Before I start this piece, I would like to state that the following account is representative of my personal experiences ONLY. In no way should you take it as serious medical advice. The exact drugs I mention won’t necessarily affect you the same way as I have responded and I do not mean to glorify nor condemn any of them.
The point of this article is to demonstrate that even after years of apparent failure, medication should not be abandoned as a potential treatment option.
I started recognizing that something wasn’t quite “right” with my mental health extremely early in my life, perhaps even as early as elementary school, but like most people I put off seeking treatment for a long time. To be fair, the symptoms didn’t really begin to disrupt my life until college, and I (as well as most people around me) was under the impression that a bit of emotional turbulence is to be expected in childhood/adolescence (true to a degree, but dangerous to assume the level that is considered “healthy”).
Anyway, that is another story for another time, but the point is that my issues were somewhat advanced by the time I received treatment, and I urge anyone who is “iffy” about their psychological health to confer with a professional (psychiatrist, doctor, psychologist, counselor, etc.) as soon as possible. It could make a world of difference.
I started taking Paxil in 2001 after being diagnosed with major depressive disorder by the head college counselor, and thus began a six-year battle that would have (and has) turned many people completely against psychopharmacology. The underlying issue was a combination of misdiagnosis and the resultant prescription of an inappropriate (and ultimately harmful) medication.
Bipolar disorder of any type does not mix well with anti-depressants when they are taken alone. The combination can result in a number of complications, most notably an increase in the frequency and intensity of mixed states (some of them being arguably psychotic). I know I did not consciously recognize a connection between the increased symptoms and Paxil at the time, but after several serious incidents between starting the medication and 2004, something within me was compelled to end the treatment.
As I came to learn, ending any treatment without a doctor’s consultation is a horrible idea.
The withdrawal from Paxil was horrifying; there is really no other way to explain it. Disrupted sleep, hallucinations, delusions, feelings of electricity shooting throughout my head, uncontrollable shaking, and constant discomfort are just a few of the symptoms that I can remember. This is another good reason to have a doctor guide any medication changes; they can provide you with a researched weaning method that is likely to reduce or eliminate most symptoms.
The withdrawal lasted about two weeks, but it was not the end of my history with Paxil. Over the next three years I was on and off the drug several times, cycling between drug-induced mixed states, intense withdrawal, and the hypomania/depression that eventually re-surged without being treated.

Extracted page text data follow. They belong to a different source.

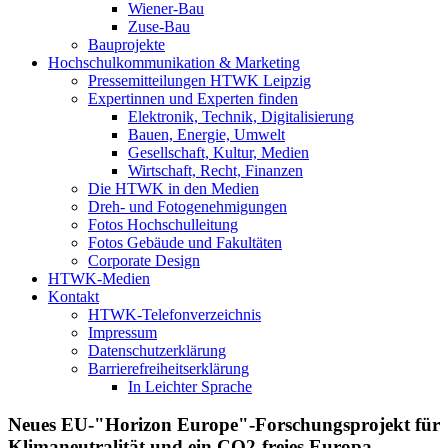
Wiener-Bau
Zuse-Bau
Bauprojekte
Hochschulkommunikation & Marketing
Pressemitteilungen HTWK Leipzig
Expertinnen und Experten finden
Elektronik, Technik, Digitalisierung
Bauen, Energie, Umwelt
Gesellschaft, Kultur, Medien
Wirtschaft, Recht, Finanzen
Die HTWK in den Medien
Dreh- und Fotogenehmigungen
Fotos Hochschulleitung
Fotos Gebäude und Fakultäten
Corporate Design
HTWK-Medien
Kontakt
HTWK-Telefonverzeichnis
Impressum
Datenschutzerklärung
Barrierefreiheitserklärung
In Leichter Sprache
Neues EU-"Horizon Europe"-Forschungsprojekt für
Klimaneutralität und ein CO2-freies Europa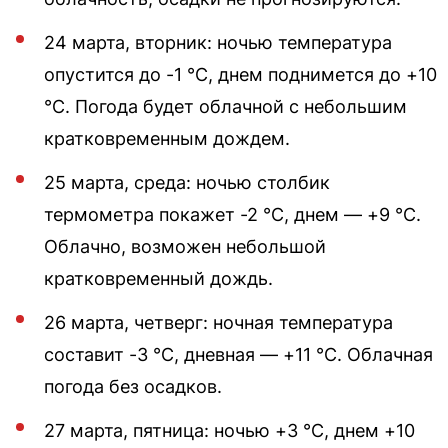
24 марта, вторник: ночью температура
опустится до -1 °C, днем поднимется до +10
°C. Погода будет облачной с небольшим
кратковременным дождем.
25 марта, среда: ночью столбик
термометра покажет -2 °C, днем — +9 °C.
Облачно, возможен небольшой
кратковременный дождь.
26 марта, четверг: ночная температура
составит -3 °C, дневная — +11 °C. Облачная
погода без осадков.
27 марта, пятница: ночью +3 °C, днем +10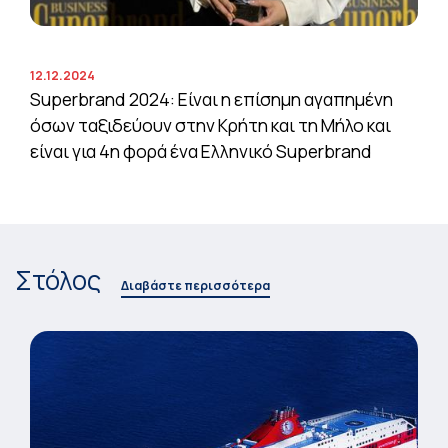
12.12.2024
Superbrand 2024: Είναι η επίσημη αγαπημένη
όσων ταξιδεύουν στην Κρήτη και τη Μήλο και
είναι για 4η φορά ένα Ελληνικό Superbrand
Στόλος
Διαβάστε περισσότερα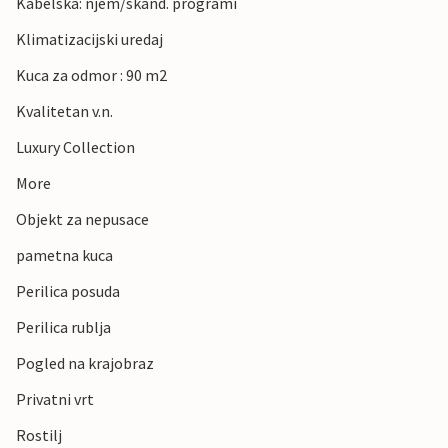
Kabelska: njem/skand. programi
Klimatizacijski uredaj
Kuca za odmor : 90 m2
Kvalitetan v.n.
Luxury Collection
More
Objekt za nepusace
pametna kuca
Perilica posuda
Perilica rublja
Pogled na krajobraz
Privatni vrt
Rostilj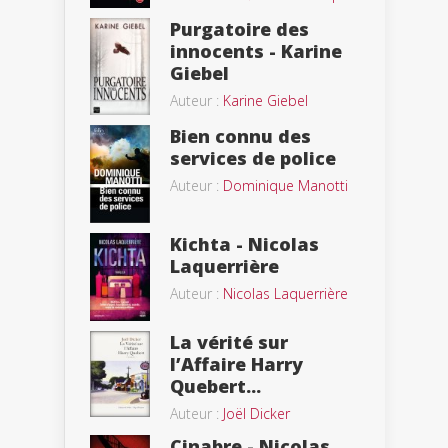
Purgatoire des
innocents - Karine
Giebel
Auteur :
Karine Giebel
Bien connu des
services de police
Auteur :
Dominique Manotti
Kichta - Nicolas
Laquerrière
Auteur :
Nicolas Laquerrière
La vérité sur
l’Affaire Harry
Quebert...
Auteur :
Joël Dicker
Cinabre - Nicolas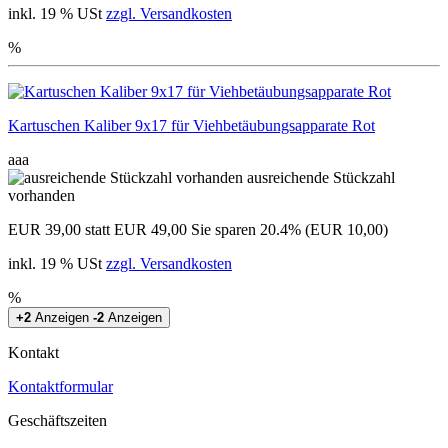
inkl. 19 % USt
zzgl. Versandkosten
%
Kartuschen Kaliber 9x17 für Viehbetäubungsapparate Rot
aaa
ausreichende Stückzahl
vorhanden
EUR 39,00
statt EUR 49,00
Sie sparen 20.4% (EUR 10,00)
inkl. 19 % USt
zzgl. Versandkosten
%
+2
Anzeigen
-2
Anzeigen
Kontakt
Kontaktformular
Geschäftszeiten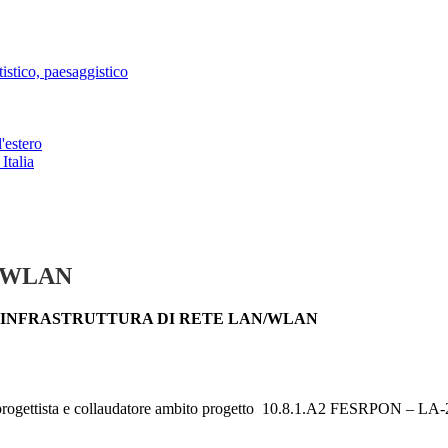
istico, paesaggistico
'estero
Italia
AN/WLAN
LA INFRASTRUTTURA DI RETE LAN/WLAN
– esperto progettista e collaudatore ambito progetto 10.8.1.A2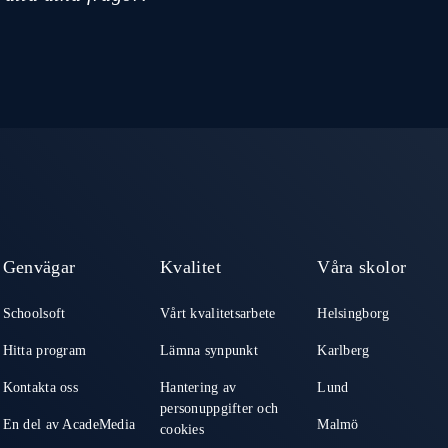
Genvägar
Kvalitet
Våra skolor
Schoolsoft
Vårt kvalitetsarbete
Helsingborg
Hitta program
Lämna synpunkt
Karlberg
Kontakta oss
Hantering av
Lund
personuppgifter och
En del av AcadeMedia
Malmö
cookies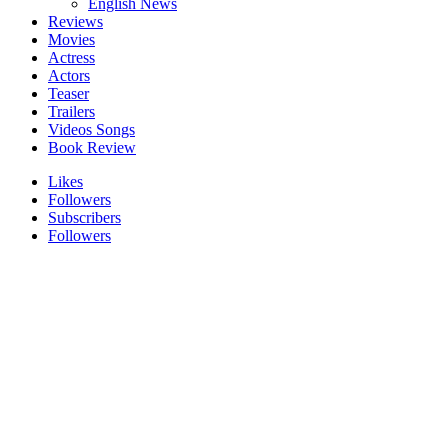
English News
Reviews
Movies
Actress
Actors
Teaser
Trailers
Videos Songs
Book Review
Likes
Followers
Subscribers
Followers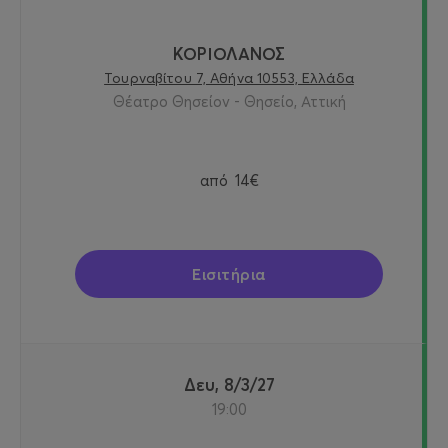
ΚΟΡΙΟΛΑΝΟΣ
Τουρναβίτου 7, Αθήνα 10553, Ελλάδα
Θέατρο Θησείον - Θησείο, Αττική
από
14€
Εισιτήρια
Δευ, 8/3/27
19:00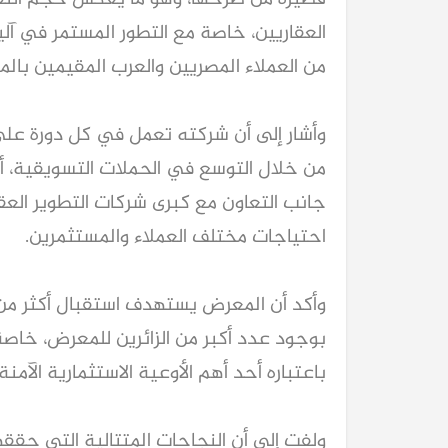
من العملاء المصريين والعرب المقيمين بالم
احتياجات مختلف العملاء والمستثمرين.
باعتباره أحد أهم الأوعية الاستثمارية الآمنة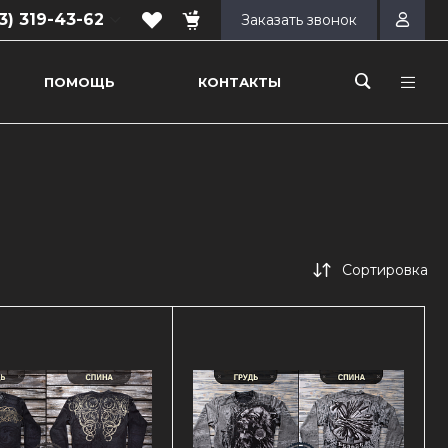
3) 319-43-62
Заказать звонок
ПОМОЩЬ
КОНТАКТЫ
 319-43-62
ар, ул.
е шоссе 14/2
00-17:00
ходной
s@mail.ru
Сортировка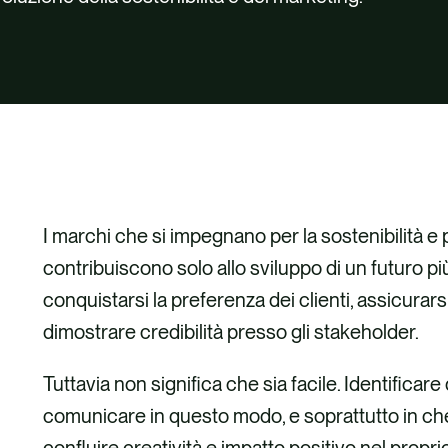
I marchi che si impegnano per la sostenibilità e
contribuiscono solo allo sviluppo di un futuro p
conquistarsi la preferenza dei clienti, assicurarsi 
dimostrare credibilità presso gli stakeholder.
Tuttavia non significa che sia facile. Identifica
comunicare in questo modo, e soprattutto in che m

In 2007, after several months without medication, I switched to Cipralex. The results were promising at first, but the drug eventually proved to be not much better than Paxil. However, this time I was finally smart enough to stay on the treatment until I could change it with the help of a professional.
It wasn’t until September of 2010 that I finally sought the help of a psychiatrist, and after a re-diagnosis of bipolar type II disorder and a couple of months tweaking my medication, I finally started to feel the symptoms receding. I am currently taking four different types of medication; two anti-depressants and two mood stabilizers (one is optional or “take it when you need it”). I’m happy to report that I’m currently symptom-free and operating similar to a “normal” person, or whatever the benchmark is supposed to be, and I am confident that the altered treatment is a large contributor to my new found balance.

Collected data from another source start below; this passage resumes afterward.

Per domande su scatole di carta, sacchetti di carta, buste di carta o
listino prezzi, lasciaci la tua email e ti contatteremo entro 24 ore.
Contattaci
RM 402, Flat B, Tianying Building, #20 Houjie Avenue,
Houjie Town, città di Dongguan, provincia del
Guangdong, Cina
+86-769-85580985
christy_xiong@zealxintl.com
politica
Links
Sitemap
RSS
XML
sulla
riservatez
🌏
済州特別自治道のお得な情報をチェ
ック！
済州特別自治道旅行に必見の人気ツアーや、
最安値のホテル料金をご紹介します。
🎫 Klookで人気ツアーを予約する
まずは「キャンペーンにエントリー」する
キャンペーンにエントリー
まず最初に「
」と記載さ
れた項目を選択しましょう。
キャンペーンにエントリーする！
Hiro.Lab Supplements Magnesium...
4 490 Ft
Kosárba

Of course, the knowledge of a proper diagnosis as well as many other life factors also played a significant role in my recovery. Medication is not a magic fix, but it is certainly a valid component in the multifaceted treatment plans that are implemented for many psychological disorders.

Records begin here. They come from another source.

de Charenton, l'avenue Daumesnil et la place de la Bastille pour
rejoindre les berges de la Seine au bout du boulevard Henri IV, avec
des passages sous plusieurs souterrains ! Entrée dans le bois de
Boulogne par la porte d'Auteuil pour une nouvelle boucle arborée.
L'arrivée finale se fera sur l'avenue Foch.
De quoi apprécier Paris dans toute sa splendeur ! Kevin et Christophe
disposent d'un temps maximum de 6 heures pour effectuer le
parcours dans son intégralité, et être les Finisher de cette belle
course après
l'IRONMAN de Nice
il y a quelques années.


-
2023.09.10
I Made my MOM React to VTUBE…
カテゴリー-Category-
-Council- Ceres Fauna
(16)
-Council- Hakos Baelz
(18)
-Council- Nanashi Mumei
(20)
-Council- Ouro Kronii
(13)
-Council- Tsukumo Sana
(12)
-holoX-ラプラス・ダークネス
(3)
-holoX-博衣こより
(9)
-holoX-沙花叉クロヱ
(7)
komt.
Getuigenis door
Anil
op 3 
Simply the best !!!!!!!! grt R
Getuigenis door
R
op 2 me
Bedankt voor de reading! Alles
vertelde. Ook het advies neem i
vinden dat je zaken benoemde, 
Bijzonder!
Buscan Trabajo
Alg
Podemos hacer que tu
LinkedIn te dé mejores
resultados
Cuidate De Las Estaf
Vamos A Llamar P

Lots of you have experienced the hell that can result from unsuccessful treatment with drugs just as I have, and scores of others may be putting off treatment all together because of the stories, but it’s crucial to remember that you’ll never know if there is something out there to help you if you don’t try and keep trying.
If you’re considering stopping treatment then please speak with a professional and let them know your concerns, they can at least help you with a withdrawal plan.